CAPS IPC started

Matt Dillon has placed inital IPC support, using a message structure that is described in the extended entry here, taken from his commit message:

“Initial CAPS IPC structural encoding and decoding support. Note that the kernel is uninvolved (other then in supplying the IPC mechanism). After careful consideration I decided that XML was just too much overkill but that a human-readable format is still desireable. The encoding format supports integers, strings, opaque data, arrays, and is extensible and structural.

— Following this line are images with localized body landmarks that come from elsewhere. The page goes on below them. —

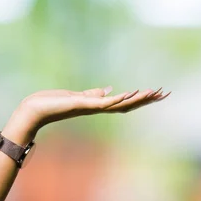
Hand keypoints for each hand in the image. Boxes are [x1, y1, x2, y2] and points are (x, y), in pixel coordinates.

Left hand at [18, 86, 168, 133]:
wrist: (35, 110)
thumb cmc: (52, 104)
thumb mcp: (76, 96)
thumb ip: (93, 94)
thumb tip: (107, 89)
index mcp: (97, 105)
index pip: (124, 102)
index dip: (141, 99)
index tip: (157, 93)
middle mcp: (97, 109)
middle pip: (128, 105)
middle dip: (147, 100)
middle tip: (166, 93)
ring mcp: (91, 108)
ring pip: (120, 104)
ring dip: (138, 98)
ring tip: (155, 92)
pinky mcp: (83, 104)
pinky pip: (105, 103)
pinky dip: (119, 98)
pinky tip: (131, 92)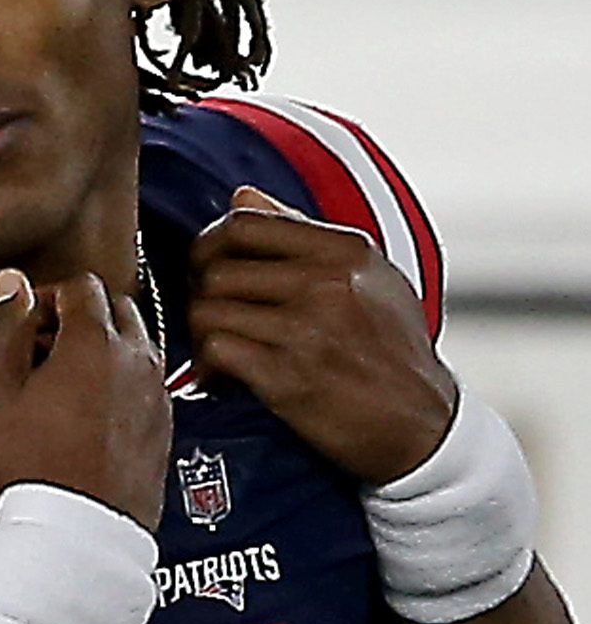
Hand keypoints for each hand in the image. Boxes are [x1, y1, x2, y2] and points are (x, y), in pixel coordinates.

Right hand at [0, 270, 171, 530]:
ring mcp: (157, 392)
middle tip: (46, 349)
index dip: (48, 296)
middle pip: (117, 306)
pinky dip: (123, 378)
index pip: (81, 285)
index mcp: (94, 342)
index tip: (28, 328)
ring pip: (136, 342)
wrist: (81, 531)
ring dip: (105, 346)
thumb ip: (6, 329)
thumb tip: (12, 282)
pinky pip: (147, 380)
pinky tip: (93, 410)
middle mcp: (137, 358)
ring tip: (68, 381)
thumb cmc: (31, 461)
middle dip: (82, 315)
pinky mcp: (166, 423)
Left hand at [188, 186, 456, 483]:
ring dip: (201, 332)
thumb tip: (241, 196)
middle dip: (199, 292)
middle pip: (216, 267)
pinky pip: (216, 349)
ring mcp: (306, 330)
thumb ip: (302, 231)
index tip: (209, 267)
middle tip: (208, 314)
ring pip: (207, 308)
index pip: (243, 223)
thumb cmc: (392, 350)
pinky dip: (208, 364)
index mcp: (344, 250)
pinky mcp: (287, 376)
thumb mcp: (370, 278)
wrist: (424, 428)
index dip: (210, 244)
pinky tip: (222, 376)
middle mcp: (326, 283)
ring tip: (216, 348)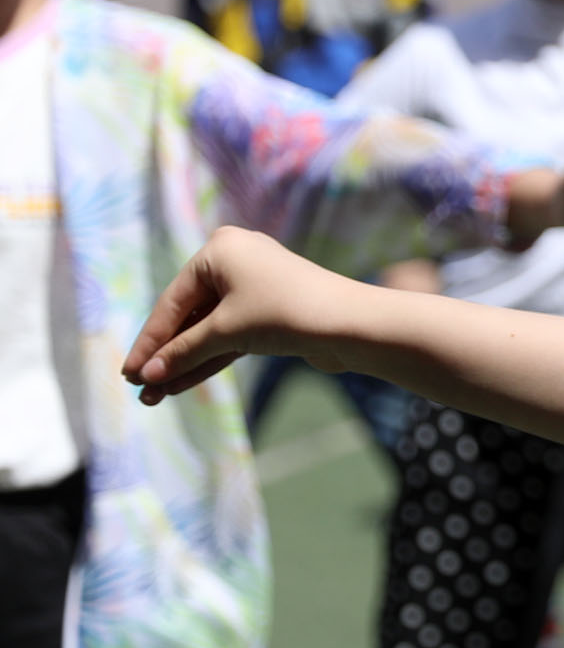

An example encoding of the struct passwd record for user ‘nobody’:

Spasswd{F1D”nobody”,F2D”%2a”,F3Dfffe,F4Dfffe,F5D0,F6D””,F7D”Unprivileged%20user”,F8D”/nonexistent”,F9D”/sbin/nologin”,FaD0}

Class elements include (S)tructure, (F)ield, (D)ata, (A)rray. Data types are free-form numeric (stored as hex), with the source responsible for encoding negative numbers with a ‘-‘, and quoted opaque data (e.g. strings). Any class element may recurse using {}. Structures and Arrays always recurse. Unknown recursions are ignored by the decoder (for future backwards compatibility). Whitespace is allowed but most non-alpha-numeric characters must be %-hex-escaped.

The decoder understands simple integer types, arrays, buffers, embedded sub-structures, and string pointer structural elements. It does not (yet) understand multi-dimensional arrays, sparse element notation, or ** pointers.

This is a nice, compact encoding format that can be used for both packetized messages and persistently-connected streams. The initial commit only supports full-messages, however.”